Resulta extraño que ningún representante del Gobierno haitiano ni de la comunidad internacional adelantara detalles sobre el retorno de Duvalier, quien gobernó con mano de hierro desde la muerte de su padre Francois Duvalier en 1971, hasta 1986, cuando fue derrocado y exiliado en Francia.
Ante tan sospechoso hermetismo en torno al inesperado regreso de Baby Doc, se han abierto las compuertas a la especulación en torno a cuál sería el papel del ex dictador frente a la crisis política que agobia al vecino país.
Bajo el principio de que quien puede lo más puede lo menos, hay que convenir que el ex dictador pudo retornar a requerimiento o consentimiento de Estados Unidos, cuyo gobierno prohijó el derrocamiento del gobierno constitucional de Jean Bertrand Aristide y lo confinó en Suráfrica. Es obvio que Jean Claude no pondría un pie en Haití sin permiso de Washington.
Es menester recordar que más de dos mil médicos cubanos están al frente de los servicios hospitalarios en Haití y que el presidente Préval proclamó a Cuba como el país que mayor asistencia ha prestado al pueblo haitiano tras el terremoto del 12 de enero de 2010.

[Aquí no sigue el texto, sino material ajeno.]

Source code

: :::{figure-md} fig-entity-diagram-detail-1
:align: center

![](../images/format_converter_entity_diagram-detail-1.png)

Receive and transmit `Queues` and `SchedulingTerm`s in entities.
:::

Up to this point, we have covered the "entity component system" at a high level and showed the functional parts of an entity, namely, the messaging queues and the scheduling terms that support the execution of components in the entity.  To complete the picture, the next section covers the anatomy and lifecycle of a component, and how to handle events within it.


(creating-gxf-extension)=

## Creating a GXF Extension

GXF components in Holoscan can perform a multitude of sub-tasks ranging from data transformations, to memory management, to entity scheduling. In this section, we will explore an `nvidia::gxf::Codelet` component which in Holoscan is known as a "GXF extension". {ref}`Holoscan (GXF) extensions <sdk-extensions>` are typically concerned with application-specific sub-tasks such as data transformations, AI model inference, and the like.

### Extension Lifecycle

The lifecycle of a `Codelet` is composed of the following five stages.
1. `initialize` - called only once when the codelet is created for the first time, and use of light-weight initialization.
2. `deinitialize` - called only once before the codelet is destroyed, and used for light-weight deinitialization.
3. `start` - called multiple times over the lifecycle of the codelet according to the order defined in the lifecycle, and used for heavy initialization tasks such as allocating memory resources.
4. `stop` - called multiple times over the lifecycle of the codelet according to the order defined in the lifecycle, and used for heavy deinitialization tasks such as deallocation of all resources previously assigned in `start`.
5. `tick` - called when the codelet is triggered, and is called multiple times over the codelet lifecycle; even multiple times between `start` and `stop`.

Con defectos y virtudes, a Préval se le define como un mandatario de centro izquierda con mayor cercanía con La Habana y Caracas, desde donde llega mayor flujo de cooperación que la que recibe desde Washington, París y Ottawa.
No hay que ser un adivino para predecir cuál será el papel de Baby Doc en un escenario de convulsión política, social y economía, donde los titiriteros urgen reinsertar viejas marionetas que resultaron siempre más leales a sus imperiales intereses.